Le Président Ghazouani a passé une grande partie du mois de janvier dans des déplacements à Paris et Londres pour représenter la Mauritanie sur la scène internationale.
Sa principale apparition a eu lieu à Londres, lors du UK-Africa Investment Summit, où il a annoncé publiquement une série d’initiatives pour améliorer le climat des affaires.
Si une rupture nette avec la corruption, les tracasseries et la politique de l’ère Aziz est attendue pour permettre à la Mauritanie de prospérer, les milieux d’affaires de Nouakchott bruissent de rumeurs selon lesquelles Ghazouani aurait du mal à améliorer l’image du pays auprès des investisseurs, comme le soulignait récemment Africa Energy Intelligence.
Le 21 janvier dernier, cette publication indiquait que BP peinait à conclure un accord avec le Sénégal et la Mauritanie pour vendre le gaz naturel qu’elle y produira. La date butoir du 24 janvier étant passée, faut-il en conclure que la date d’entrée en production est retardée ? Ces négociations durant depuis des années entre BP et les équipes des ministères du pétrole et celui de la finance n’ont pas abouti. M. Looney, le PDG de BP, a dû porter la question directement auprès des Présidents Sall et Ghazouani.
Statu quo
L’échec de ces tractations illustre parfaitement l’enracinement des pratiques de corruption datant de l’ère Aziz, un système qui encourage les hauts-fonctionnaires à solliciter un dessous-de-table pour conclure un accord. Il va de soi que cela refroidit les investisseurs et draine des personnages peu recommandables. Cela fait des années que les entreprises privées mauritaniennes dénoncent cette corruption publique. Pour les petites, elle peut se traduire par des tracasseries, et pour les autres par la retenue des subventions et de la TVA due ou des contrôles fiscaux abusifs visant à obtenir des pots-de-vin. Malheureusement, plus de six mois après l’arrivée au pouvoir de Ghazouani, ce tableau sombre est toujours d’actualité.

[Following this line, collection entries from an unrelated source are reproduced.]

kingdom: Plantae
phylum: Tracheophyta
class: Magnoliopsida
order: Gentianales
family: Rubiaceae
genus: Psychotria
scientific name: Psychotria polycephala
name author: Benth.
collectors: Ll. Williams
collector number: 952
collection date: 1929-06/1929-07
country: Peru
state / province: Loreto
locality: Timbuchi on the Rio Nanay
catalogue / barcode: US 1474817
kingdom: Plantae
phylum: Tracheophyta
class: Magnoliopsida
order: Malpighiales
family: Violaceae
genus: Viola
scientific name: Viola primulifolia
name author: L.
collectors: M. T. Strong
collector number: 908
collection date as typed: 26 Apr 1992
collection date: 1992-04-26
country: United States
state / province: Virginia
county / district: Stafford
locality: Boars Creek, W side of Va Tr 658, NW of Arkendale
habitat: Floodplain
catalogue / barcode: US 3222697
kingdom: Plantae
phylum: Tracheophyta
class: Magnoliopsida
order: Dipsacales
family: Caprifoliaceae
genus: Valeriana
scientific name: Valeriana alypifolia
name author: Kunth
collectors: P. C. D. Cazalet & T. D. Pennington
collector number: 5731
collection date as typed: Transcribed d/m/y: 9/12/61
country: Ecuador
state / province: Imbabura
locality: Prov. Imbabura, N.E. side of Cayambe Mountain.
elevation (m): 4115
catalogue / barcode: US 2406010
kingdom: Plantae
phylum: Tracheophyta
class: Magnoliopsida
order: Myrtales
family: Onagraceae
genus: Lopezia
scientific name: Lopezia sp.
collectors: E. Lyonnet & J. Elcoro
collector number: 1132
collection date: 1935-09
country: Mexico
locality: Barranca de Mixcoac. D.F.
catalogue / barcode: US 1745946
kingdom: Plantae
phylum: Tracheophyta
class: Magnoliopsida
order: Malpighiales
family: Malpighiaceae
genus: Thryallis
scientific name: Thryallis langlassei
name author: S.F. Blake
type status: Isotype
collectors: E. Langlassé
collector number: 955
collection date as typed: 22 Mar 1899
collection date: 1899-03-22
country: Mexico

Comment contrer ces pratiques ? Peu d’opérateurs économiques sont suffisamment puissants pour pouvoir faire appel au président comme BP l’a fait, ou menacer d’une action en justice – et s’ils en avaient l’idée, l’histoire a montré que le gouvernement ne respecte pas toujours les verdicts, même émanant d’une justice indépendante.
Nouvelles institutions
Les déclarations de Ghazouani à Londres suggèrent qu’il compte amorcer un véritable changement. Lors de sa tournée, il a en effet annoncé plusieurs initiatives pour mettre fin à ces tracasseries, à commencer par la mise en place d’un Centre international de médiation et d’arbitrage qui est censé éviter le recours à des litiges et faciliter des issues équitables. Il a également annoncé la mise à jour du Code des investissements et la formation d’un Conseil supérieur de l’investissement relevant directement de la Présidence de la République, comme l’a rapporté l’Agence mauritanienne d’information.
Ces réformes ont été dévoilées lors de réunions entre le président Ghazouani, la Banque mondiale, le Premier ministre britannique et des journalistes. Auront-elles lieu et seront-elles suffisantes ? Si ces efforts sont louables et nécessaires, ils ne peuvent suffire à résoudre un problème ancré dans l’administration. Une vraie rupture avec la gouvernance de l’ère Aziz est nécessaire pour éradiquer les pratiques en vigueur au sein de ministères tout-puissants.
Possible rédemption
Le UK-Africa Investment Summit, qui a été marqué par la signature de 27 accords, a été salué comme un grand succès. Malheureusement, aucun de ces accords n’a été signé avec la Mauritanie du fait de sa mauvaise image à l’international. L’ère Ghazouani apporte au pays une occasion de la modifier. Le 29 janvier prochain, Dakar accueillera le MSGBC Basin Summit & Exhibition, où la Mauritanie tentera d’attirer des investissements étrangers dans ses champs pétroliers et gaziers offshore, en concurrence avec ses voisins côtiers.
Dans la foulée, Le Cap accueillera l’Africa Mining Indaba dès le 3 février et Nouakchott hébergera la grande conférence des Mauritanides en décembre, avec toujours comme objectif d’attirer des investissements au service du développement du pays. Si le Président veut y parvenir, il devra certes conclure des affaires avec les bons investisseurs, mais il devra aussi se montrer sévère avec les pratiques et les individus susceptibles de ruiner ses efforts.